The avus Services software collects read data and enables Walter Knoll's managers to know where each piece of furniture is located in Herrenberg, as well as when the items arrive or leave the manufacturing site or the Mötzingen warehouse. The software also tracks which furniture is dedicated for trial delivery. When a trial item returns from a customer, the warehouse staff reads the tags and can then enter any data about the furniture's condition, thereby creating an electronic record of when each item was returned, and whether it requires repair.

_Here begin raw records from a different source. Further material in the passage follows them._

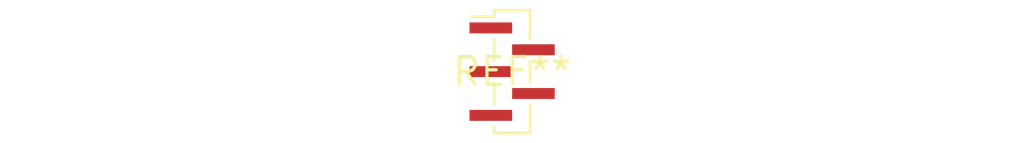
<source format=kicad_pcb>
(kicad_pcb (version 20240108) (generator pcbnew)

  (general
    (thickness 1.6)
  )

  (paper "A4")
  (layers
    (0 "F.Cu" signal)
    (31 "B.Cu" signal)
    (32 "B.Adhes" user "B.Adhesive")
    (33 "F.Adhes" user "F.Adhesive")
    (34 "B.Paste" user)
    (35 "F.Paste" user)
    (36 "B.SilkS" user "B.Silkscreen")
    (37 "F.SilkS" user "F.Silkscreen")
    (38 "B.Mask" user)
    (39 "F.Mask" user)
    (40 "Dwgs.User" user "User.Drawings")
    (41 "Cmts.User" user "User.Comments")
    (42 "Eco1.User" user "User.Eco1")
    (43 "Eco2.User" user "User.Eco2")
    (44 "Edge.Cuts" user)
    (45 "Margin" user)
    (46 "B.CrtYd" user "B.Courtyard")
    (47 "F.CrtYd" user "F.Courtyard")
    (48 "B.Fab" user)
    (49 "F.Fab" user)
    (50 "User.1" user)
    (51 "User.2" user)
    (52 "User.3" user)
    (53 "User.4" user)
    (54 "User.5" user)
    (55 "User.6" user)
    (56 "User.7" user)
    (57 "User.8" user)
    (58 "User.9" user)
  )

  (setup
    (pad_to_mask_clearance 0)
    (pcbplotparams
      (layerselection 0x00010fc_ffffffff)
      (plot_on_all_layers_selection 0x0000000_00000000)
      (disableapertmacros false)
      (usegerberextensions false)
      (usegerberattributes false)
      (usegerberadvancedattributes false)
      (creategerberjobfile false)
      (dashed_line_dash_ratio 12.000000)
      (dashed_line_gap_ratio 3.000000)
      (svgprecision 4)
      (plotframeref false)
      (viasonmask false)
      (mode 1)
      (useauxorigin false)
      (hpglpennumber 1)
      (hpglpenspeed 20)
      (hpglpendiameter 15.000000)
      (dxfpolygonmode false)
      (dxfimperialunits false)
      (dxfusepcbnewfont false)
      (psnegative false)
      (psa4output false)
      (plotreference false)
      (plotvalue false)
      (plotinvisibletext false)
      (sketchpadsonfab false)
      (subtractmaskfromsilk false)
      (outputformat 1)
      (mirror false)
      (drillshape 1)
      (scaleselection 1)
      (outputdirectory "")
    )
  )

  (net 0 "")

  (footprint "PinSocket_1x05_P1.00mm_Vertical_SMD_Pin1Left" (layer "F.Cu") (at 0 0))

)

</source>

Once the data is received by the avus Services software, it is then forwarded to Walter Knoll's proAlpha management system, in which shipping order data is stored.
"The complete data exchange between the RFID solution and the production system," Weiss explains, "is conducted between the avus server and the [proAlpha] systems of Walter Knoll."
Using the RFID-based solution, Weiss says, makes it much easier for Walter Knoll to identify the trial furniture and verify that the correct item is being shipped or received. What's more, because staff members can examine a returned piece of furniture and enter any data regarding its condition directly into the system via the handheld reader, the company has a more accurate record of each item's condition and when it requires repair.
Furthermore, Weiss says, "Walter Knoll can easily take inventory at any time now," by having workers walk through the manufacturing site or warehouse equipped with a handheld reader.
In the future, the company hopes to use the technology to help personnel identify goods during the picking process, as well as link a specific item with the identification number of the truck onto which it is loaded (by manually keying the vehicle's ID number into the system and then reading the RFID tags of all goods loaded onto it). Down the line, the firm also hopes to extend the system for use by sales staff at furniture stores.